According to the CRTC, Super Channel’s failure to comply with its regulatory obligations resulted in spending shortfalls in two main areas: script and concept development expenditures, and its regional outreach program.

In terms of its script and concept development expenditures, the CRTC said it “only learned of the licensee’s systematic use of loans for the purpose of meeting its conditions of licence as a result of the current licence renewal process,” adding that loans cannot be claimed as CPE or as an expense. With regard to the regional outreach program, the CRTC said Super Channel claimed expenses relating to indirect staff costs. During the hearing in November, Allarco had argued that the Commission gave no indication that these expenditures might be ineligible. On this front, the Commission acknowledged that the absence of a clear definition “may have made the appropriate implementation of its conditions of licence related to regional outreach expenditures and shortfall difficult for the licensee.”

To address the expenditure shortfall from its previous term, the CRTC directed Super Channel to pay a total of $5.05 million (split between $2.24 million for the script and concept development, and $2.8 million for the regional outreach program) to the Canada Media Fund (CMF) on a twice-yearly basis for the next four years.

Ultimately, the Commission said that in spite of its concerns, it recognizes Super Channel’s contribution to the Canadian broadcasting system.

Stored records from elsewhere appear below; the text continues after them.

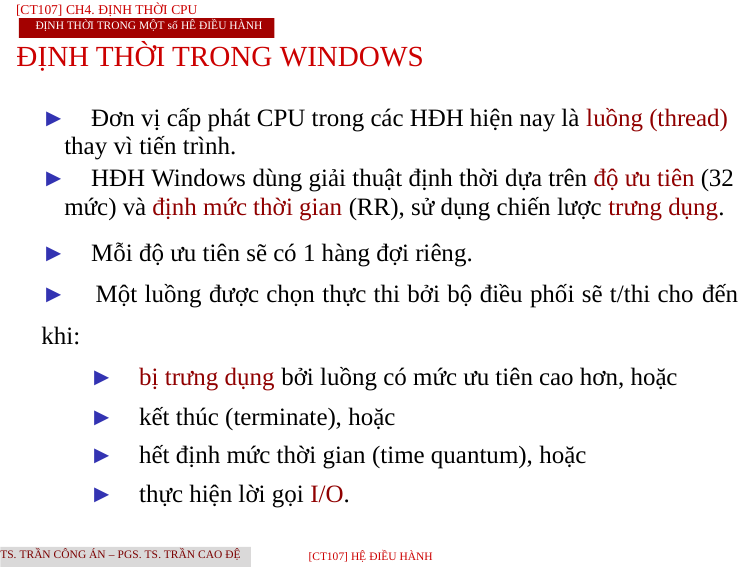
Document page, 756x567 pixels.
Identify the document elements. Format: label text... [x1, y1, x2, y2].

text_box [CT107] HỆ điều hành [308, 548, 449, 567]
text_box ĐỊNH THỜI TRONG WINDOWS ► Đơn vị cấp phát CPU trong các HĐH hiện nay là luồng (thread) thay vì tiến trình. ► HĐH Windows dùng giải thuật định thời dựa trên độ ưu tiên (32 mức) và định mức thời gian (RR), sử dụng chiến lược trưng dụng. ► Mỗi độ ưu tiên sẽ có 1 hàng đợi riêng. ► Một luồng được chọn thực thi bởi bộ điều phối sẽ t/thi cho đến khi: ► bị trưng dụng bởi luồng có mức ưu tiên cao hơn, hoặc ► kết thúc (terminate), hoặc ► hết định mức thời gian (time quantum), hoặc ► thực hiện lời gọi I/O. [16, 37, 738, 518]
text_box TS. Trần Công Án – PGS. TS. Trần Cao Đệ [0, 546, 251, 567]
text_box Định thời trong một số hê điều hành [18, 18, 275, 37]
text_box [CT107] Ch4. Định thời CPU [15, 1, 202, 20]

“Considering the circumstances of the licensee, the Commission finds that the repayments could reasonably be made over the course of four years. A four-year licence term would also grant the licensee a degree of stability it will need in order to continue operating Super Channel and give it sufficient opportunity to demonstrate its willingness and ability to comply with its regulatory obligations,” the CRTC’s decision said, acknowledging that these new additional measures enacted offer safeguards to ensure Super Channel’s compliance with its new licence.

In response to the CRTC’s decision, Super Channel president and CEO Don McDonald told Playback Daily: “We are happy to finally receive the decision from the Commission and thank the Commission for the four-year license renewal. We are committed to continuing to bring outstanding programming to our viewers and enhancing our relationships with the Canadian production industry, while working within our conditions of license.”